* What you need to do *
Each record below is to be output unchanged, and any picture is to be dropped.

──────────────────────────────

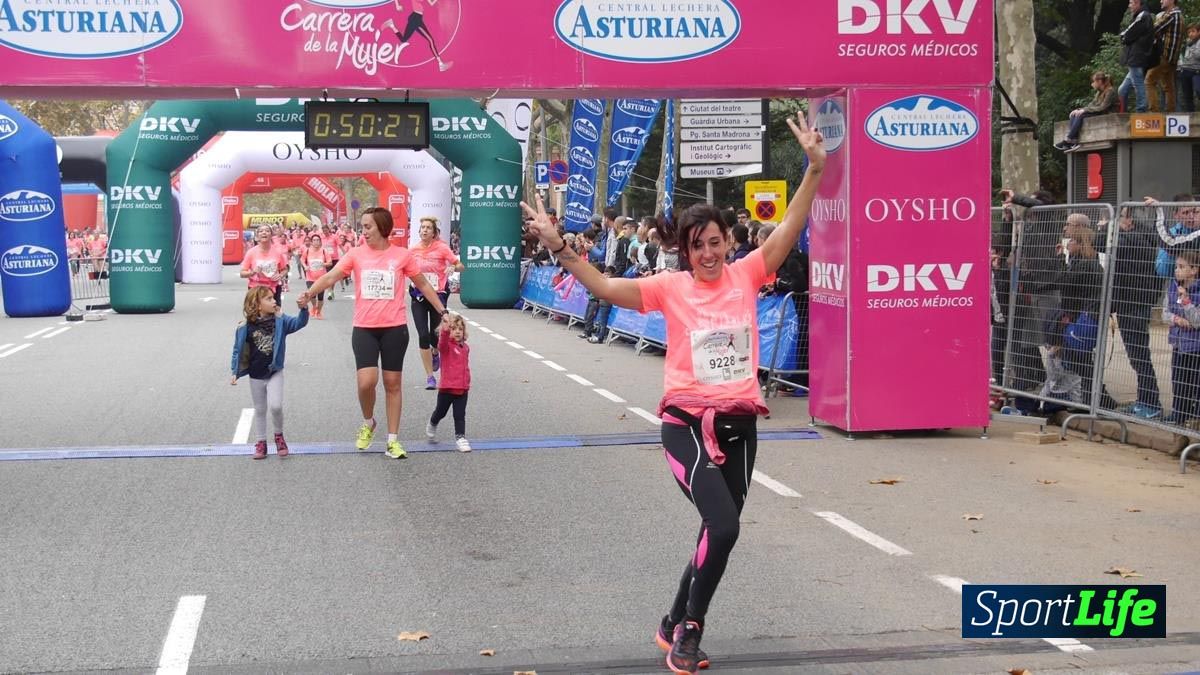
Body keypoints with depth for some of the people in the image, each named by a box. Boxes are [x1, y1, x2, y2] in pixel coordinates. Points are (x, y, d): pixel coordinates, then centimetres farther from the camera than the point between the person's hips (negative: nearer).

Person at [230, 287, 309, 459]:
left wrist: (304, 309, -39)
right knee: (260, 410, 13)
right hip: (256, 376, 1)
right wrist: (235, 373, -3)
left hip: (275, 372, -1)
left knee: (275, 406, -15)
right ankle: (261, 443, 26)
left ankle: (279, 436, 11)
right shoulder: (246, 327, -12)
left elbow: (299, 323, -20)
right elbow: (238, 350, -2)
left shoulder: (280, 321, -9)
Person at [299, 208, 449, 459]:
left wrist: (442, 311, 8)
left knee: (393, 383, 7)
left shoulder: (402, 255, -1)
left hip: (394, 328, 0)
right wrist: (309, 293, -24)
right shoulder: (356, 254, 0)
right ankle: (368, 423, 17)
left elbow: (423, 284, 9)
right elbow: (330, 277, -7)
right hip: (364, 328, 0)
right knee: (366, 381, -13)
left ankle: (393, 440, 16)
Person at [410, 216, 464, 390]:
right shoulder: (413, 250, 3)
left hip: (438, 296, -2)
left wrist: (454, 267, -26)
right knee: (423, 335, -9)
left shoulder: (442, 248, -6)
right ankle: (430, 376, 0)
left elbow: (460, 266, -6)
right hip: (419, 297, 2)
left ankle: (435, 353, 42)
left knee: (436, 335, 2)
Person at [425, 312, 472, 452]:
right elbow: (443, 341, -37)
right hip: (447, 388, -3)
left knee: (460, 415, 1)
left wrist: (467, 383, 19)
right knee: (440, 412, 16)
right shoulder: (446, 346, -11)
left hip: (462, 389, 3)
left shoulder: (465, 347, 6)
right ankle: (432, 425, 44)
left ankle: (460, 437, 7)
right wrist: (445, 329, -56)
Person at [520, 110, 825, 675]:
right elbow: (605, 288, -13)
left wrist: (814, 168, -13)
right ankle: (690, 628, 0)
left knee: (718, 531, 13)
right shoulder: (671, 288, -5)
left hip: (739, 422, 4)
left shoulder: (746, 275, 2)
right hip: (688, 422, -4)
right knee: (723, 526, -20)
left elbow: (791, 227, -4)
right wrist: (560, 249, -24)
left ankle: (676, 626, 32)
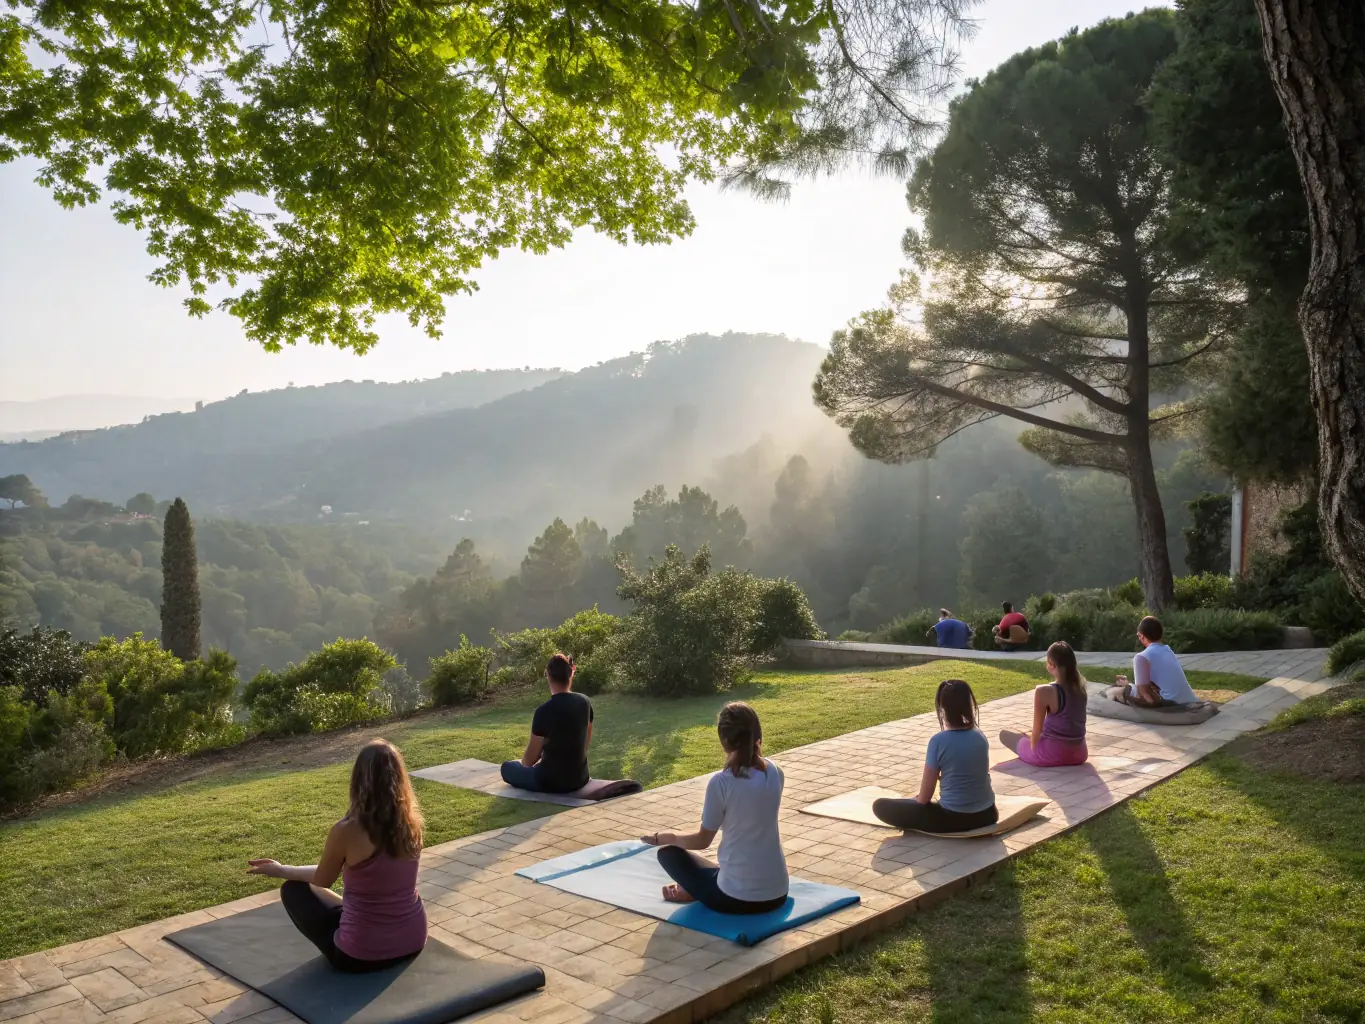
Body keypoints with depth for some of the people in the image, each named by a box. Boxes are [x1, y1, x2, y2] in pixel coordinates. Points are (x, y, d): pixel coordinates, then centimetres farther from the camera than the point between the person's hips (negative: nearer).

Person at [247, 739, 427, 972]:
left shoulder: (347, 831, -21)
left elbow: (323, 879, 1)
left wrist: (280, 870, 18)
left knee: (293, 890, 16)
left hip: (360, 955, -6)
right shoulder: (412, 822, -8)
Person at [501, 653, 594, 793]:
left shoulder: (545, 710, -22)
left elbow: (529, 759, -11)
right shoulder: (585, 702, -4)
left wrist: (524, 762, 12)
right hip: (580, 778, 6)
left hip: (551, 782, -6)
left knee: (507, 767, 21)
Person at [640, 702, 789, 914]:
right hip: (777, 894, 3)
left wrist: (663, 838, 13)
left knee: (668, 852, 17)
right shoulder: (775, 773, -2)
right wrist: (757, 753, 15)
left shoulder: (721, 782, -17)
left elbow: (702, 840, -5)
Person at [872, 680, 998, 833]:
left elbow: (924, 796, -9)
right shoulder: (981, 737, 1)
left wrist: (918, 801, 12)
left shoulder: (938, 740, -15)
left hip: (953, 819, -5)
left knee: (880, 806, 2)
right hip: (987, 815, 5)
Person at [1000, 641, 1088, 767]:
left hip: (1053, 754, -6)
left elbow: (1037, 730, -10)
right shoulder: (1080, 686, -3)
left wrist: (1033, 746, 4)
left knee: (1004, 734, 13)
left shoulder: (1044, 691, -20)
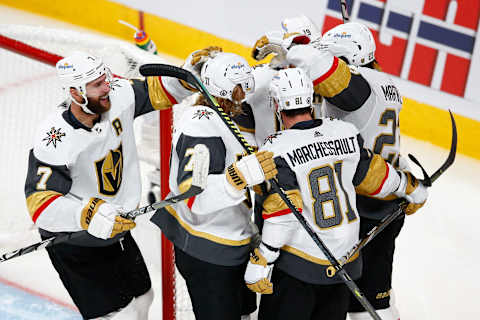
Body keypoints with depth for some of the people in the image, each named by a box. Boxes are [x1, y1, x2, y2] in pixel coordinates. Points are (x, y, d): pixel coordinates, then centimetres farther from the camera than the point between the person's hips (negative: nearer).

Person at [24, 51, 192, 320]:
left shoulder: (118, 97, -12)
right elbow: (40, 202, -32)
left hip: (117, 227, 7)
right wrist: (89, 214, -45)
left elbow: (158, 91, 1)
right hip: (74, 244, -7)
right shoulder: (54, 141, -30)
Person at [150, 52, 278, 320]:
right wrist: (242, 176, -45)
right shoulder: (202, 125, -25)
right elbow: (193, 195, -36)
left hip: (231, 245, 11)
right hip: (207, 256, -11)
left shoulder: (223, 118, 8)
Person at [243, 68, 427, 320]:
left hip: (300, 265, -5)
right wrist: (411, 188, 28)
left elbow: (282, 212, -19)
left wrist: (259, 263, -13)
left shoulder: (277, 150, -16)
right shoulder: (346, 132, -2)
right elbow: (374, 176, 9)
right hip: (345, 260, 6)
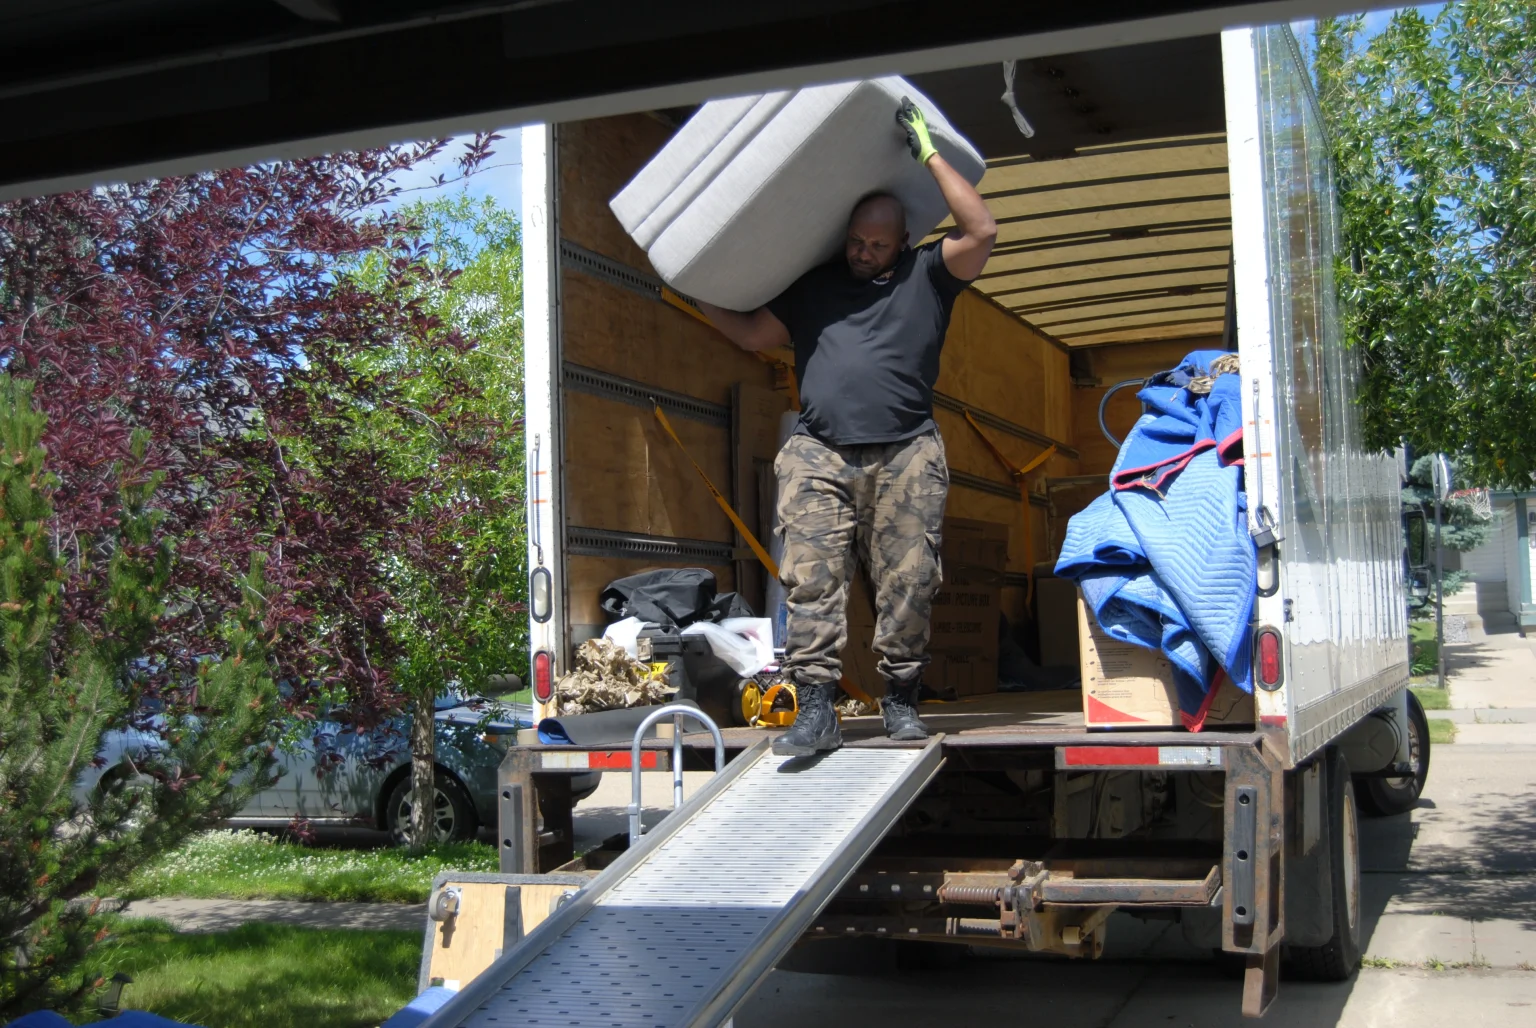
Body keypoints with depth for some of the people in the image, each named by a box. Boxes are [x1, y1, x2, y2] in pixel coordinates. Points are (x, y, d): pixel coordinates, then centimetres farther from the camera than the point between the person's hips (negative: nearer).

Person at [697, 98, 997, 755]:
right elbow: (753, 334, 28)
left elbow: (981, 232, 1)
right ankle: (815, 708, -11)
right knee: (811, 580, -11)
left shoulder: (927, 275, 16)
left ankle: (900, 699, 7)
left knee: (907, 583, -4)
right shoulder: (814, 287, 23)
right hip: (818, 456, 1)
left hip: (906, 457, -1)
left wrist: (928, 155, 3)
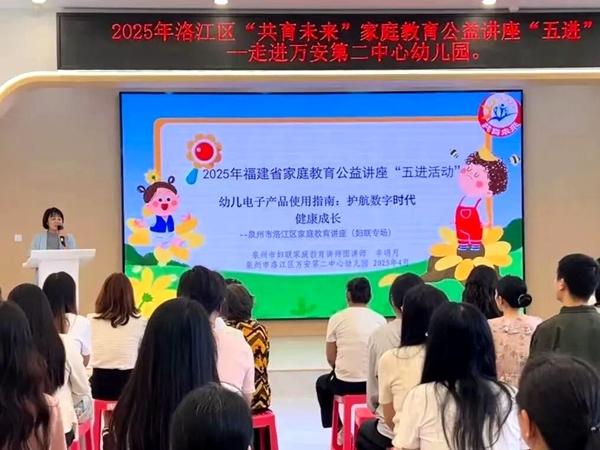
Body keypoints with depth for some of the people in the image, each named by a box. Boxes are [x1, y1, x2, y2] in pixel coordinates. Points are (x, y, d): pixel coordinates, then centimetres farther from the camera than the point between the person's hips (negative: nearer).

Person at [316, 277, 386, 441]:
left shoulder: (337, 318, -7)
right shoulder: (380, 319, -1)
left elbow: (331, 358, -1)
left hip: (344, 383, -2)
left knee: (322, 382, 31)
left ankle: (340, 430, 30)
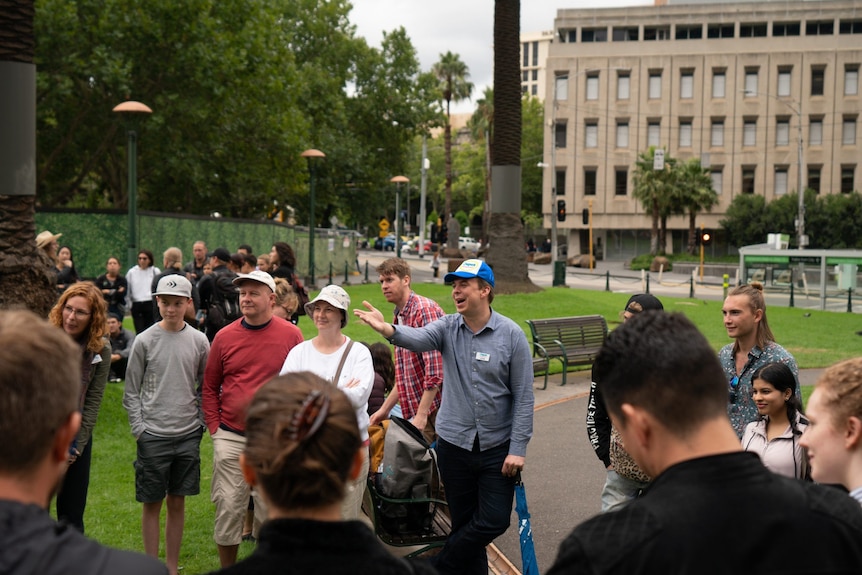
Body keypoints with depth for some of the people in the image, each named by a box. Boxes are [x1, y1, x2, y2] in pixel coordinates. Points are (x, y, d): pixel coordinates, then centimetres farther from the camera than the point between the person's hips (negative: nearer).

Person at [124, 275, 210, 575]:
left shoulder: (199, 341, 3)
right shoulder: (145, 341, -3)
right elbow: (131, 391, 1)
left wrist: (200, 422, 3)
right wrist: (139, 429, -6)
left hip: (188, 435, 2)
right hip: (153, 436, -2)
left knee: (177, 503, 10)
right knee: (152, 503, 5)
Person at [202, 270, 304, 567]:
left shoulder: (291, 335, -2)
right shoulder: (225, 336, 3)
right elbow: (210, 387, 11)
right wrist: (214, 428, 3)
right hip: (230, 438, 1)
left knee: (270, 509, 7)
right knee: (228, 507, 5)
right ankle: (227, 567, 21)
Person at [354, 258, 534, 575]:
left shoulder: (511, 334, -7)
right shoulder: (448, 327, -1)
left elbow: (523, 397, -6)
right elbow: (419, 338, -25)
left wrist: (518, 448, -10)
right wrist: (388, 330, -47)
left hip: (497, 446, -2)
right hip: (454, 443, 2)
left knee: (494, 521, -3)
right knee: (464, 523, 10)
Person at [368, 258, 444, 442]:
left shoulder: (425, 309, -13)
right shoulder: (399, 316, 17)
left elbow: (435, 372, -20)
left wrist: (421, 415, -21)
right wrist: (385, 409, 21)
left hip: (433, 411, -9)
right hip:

──────────────────────────────

* Solution to the problem *
Body keypoints with depth for some of the people in the image, each named by a box. Boxes are [x1, y1, x2, y2] in pixel coordinates. Points are (x, y, d): pixel coordinates, then centimetres farther from the camera than the point between the person's hips (negative: nearer).

Person at [230, 287, 309, 459]:
left wrist: (304, 309, -39)
right knee: (260, 410, 13)
right hip: (256, 376, 1)
right wrist: (235, 373, -3)
left hip: (275, 372, -1)
left knee: (275, 406, -15)
right ankle: (261, 443, 26)
left ankle: (279, 436, 11)
right shoulder: (246, 327, -12)
left elbow: (299, 323, -20)
right elbow: (238, 350, -2)
left shoulder: (280, 321, -9)
Person at [299, 208, 449, 459]:
left wrist: (442, 311, 8)
left knee: (393, 383, 7)
left shoulder: (402, 255, -1)
left hip: (394, 328, 0)
right wrist: (309, 293, -24)
right shoulder: (356, 254, 0)
right ankle: (368, 423, 17)
left elbow: (423, 284, 9)
right elbow: (330, 277, -7)
right hip: (364, 328, 0)
right knee: (366, 381, -13)
left ankle: (393, 440, 16)
Person at [410, 216, 464, 390]:
right shoulder: (413, 250, 3)
left hip: (438, 296, -2)
left wrist: (454, 267, -26)
right knee: (423, 335, -9)
left shoulder: (442, 248, -6)
right ankle: (430, 376, 0)
left elbow: (460, 266, -6)
right hip: (419, 297, 2)
left ankle: (435, 353, 42)
left knee: (436, 335, 2)
Person at [425, 312, 472, 452]:
right elbow: (443, 341, -37)
right hip: (447, 388, -3)
left knee: (460, 415, 1)
left wrist: (467, 383, 19)
right knee: (440, 412, 16)
right shoulder: (446, 346, -11)
left hip: (462, 389, 3)
left shoulder: (465, 347, 6)
right ankle: (432, 425, 44)
left ankle: (460, 437, 7)
right wrist: (445, 329, -56)
Person at [520, 110, 825, 675]:
right elbow: (605, 288, -13)
left wrist: (814, 168, -13)
right ankle: (690, 628, 0)
left knee: (718, 531, 13)
right shoulder: (671, 288, -5)
left hip: (739, 422, 4)
left shoulder: (746, 275, 2)
right hip: (688, 422, -4)
right knee: (723, 526, -20)
left elbow: (791, 227, -4)
right wrist: (560, 249, -24)
left ankle: (676, 626, 32)
Body keypoints with depth for some of the people in the image, each named by a box. Boxes are [x1, y1, x2, y2] in pixel coordinates. Points are (x, y, d): pixel coordinates, then centimetres farther from the camera than the point between the person's hips (negative: nearer).

Person at [247, 739, 427, 972]:
left shoulder: (347, 831, -21)
left elbow: (323, 879, 1)
left wrist: (280, 870, 18)
left knee: (293, 890, 16)
left hip: (360, 955, -6)
right shoulder: (412, 822, -8)
Person at [501, 653, 594, 793]:
left shoulder: (545, 710, -22)
left elbow: (529, 759, -11)
right shoulder: (585, 702, -4)
left wrist: (524, 762, 12)
right hip: (580, 778, 6)
left hip: (551, 782, -6)
left knee: (507, 767, 21)
Person at [640, 702, 789, 914]:
right hip: (777, 894, 3)
left wrist: (663, 838, 13)
left knee: (668, 852, 17)
right shoulder: (775, 773, -2)
right wrist: (757, 753, 15)
left shoulder: (721, 782, -17)
left elbow: (702, 840, -5)
Person at [872, 680, 998, 833]:
left elbow: (924, 796, -9)
right shoulder: (981, 737, 1)
left wrist: (918, 801, 12)
left shoulder: (938, 740, -15)
left hip: (953, 819, -5)
left knee: (880, 806, 2)
right hip: (987, 815, 5)
Person at [1000, 641, 1088, 767]:
left hip: (1053, 754, -6)
left elbow: (1037, 730, -10)
right shoulder: (1080, 686, -3)
left wrist: (1033, 746, 4)
left knee: (1004, 734, 13)
left shoulder: (1044, 691, -20)
Body keypoints with depth for some of the people in the image, each named by a box. Boxes are [x1, y1, x2, y2] in pixel coordinates. Points are (x, y, d): pixel coordinates, then centimetres farther from the camera than the point between the person's hips (negative: nearer).

Person at [24, 51, 192, 320]:
left shoulder: (118, 97, -12)
right elbow: (40, 202, -32)
left hip: (117, 227, 7)
right wrist: (89, 214, -45)
left elbow: (158, 91, 1)
right hip: (74, 244, -7)
right shoulder: (54, 141, -30)
Person at [150, 52, 278, 320]:
right wrist: (242, 176, -45)
right shoulder: (202, 125, -25)
right elbow: (193, 195, -36)
left hip: (231, 245, 11)
right hip: (207, 256, -11)
left shoulder: (223, 118, 8)
Person at [243, 68, 427, 320]:
left hip: (300, 265, -5)
right wrist: (411, 188, 28)
left elbow: (282, 212, -19)
left wrist: (259, 263, -13)
left shoulder: (277, 150, -16)
right shoulder: (346, 132, -2)
right elbow: (374, 176, 9)
right hip: (345, 260, 6)
Body keypoints with depth for some of the people in the image, each named by a box. Boxes are [x1, y1, x2, y2] in pixel coordinates. Points are (x, y, d): pixel coordinates, then centimetres farther from the camera than the point between the person's hips (negative: nearer).

Person at [697, 98, 997, 755]:
right elbow: (753, 334, 28)
left elbow: (981, 232, 1)
right ankle: (815, 708, -11)
right knee: (811, 580, -11)
left shoulder: (927, 275, 16)
left ankle: (900, 699, 7)
left knee: (907, 583, -4)
right shoulder: (814, 287, 23)
right hip: (818, 456, 1)
left hip: (906, 457, -1)
left wrist: (928, 155, 3)
Body keypoints with depth for some of the people in the image, each named by a box. Boxes are [x1, y1, x2, y2] in pixel coordinates. Points are (x, y, d): pixel coordinates, then centimetres farther from the camera than the point between the person's hips (negative: nearer).

Person at [316, 277, 386, 441]:
left shoulder: (337, 318, -7)
right shoulder: (380, 319, -1)
left elbow: (331, 358, -1)
left hip: (344, 383, -2)
left knee: (322, 382, 31)
left ankle: (340, 430, 30)
Body keypoints with depth for some of the people in the image, each named by a box. Boxes are [x1, y1, x2, y2] in pixel coordinates. Points are (x, y, d): pixel coordinates, then centimetres farther from the camera than the point between the person's hips (negative: nearer).

Person at [124, 275, 210, 575]:
left shoulder: (199, 341, 3)
right shoulder: (145, 341, -3)
right elbow: (131, 391, 1)
left wrist: (200, 422, 3)
right wrist: (139, 429, -6)
left hip: (188, 435, 2)
right hip: (153, 436, -2)
left knee: (177, 503, 10)
right knee: (152, 503, 5)
Person at [202, 270, 304, 567]:
left shoulder: (291, 335, -2)
right shoulder: (225, 336, 3)
right elbow: (210, 387, 11)
right wrist: (214, 428, 3)
right hip: (230, 438, 1)
left knee: (270, 509, 7)
right knee: (228, 507, 5)
right ankle: (227, 567, 21)
Person at [354, 258, 534, 575]:
left shoulder: (511, 334, -7)
right shoulder: (448, 327, -1)
left elbow: (523, 397, -6)
right elbow: (419, 338, -25)
left wrist: (518, 448, -10)
right wrist: (388, 330, -47)
left hip: (497, 446, -2)
right hip: (454, 443, 2)
left knee: (494, 521, -3)
right knee: (464, 523, 10)
Person at [368, 258, 444, 442]:
left shoulder: (425, 309, -13)
right shoulder: (399, 316, 17)
left elbow: (435, 372, -20)
left wrist: (421, 415, -21)
right wrist: (385, 409, 21)
left hip: (433, 411, -9)
right hip:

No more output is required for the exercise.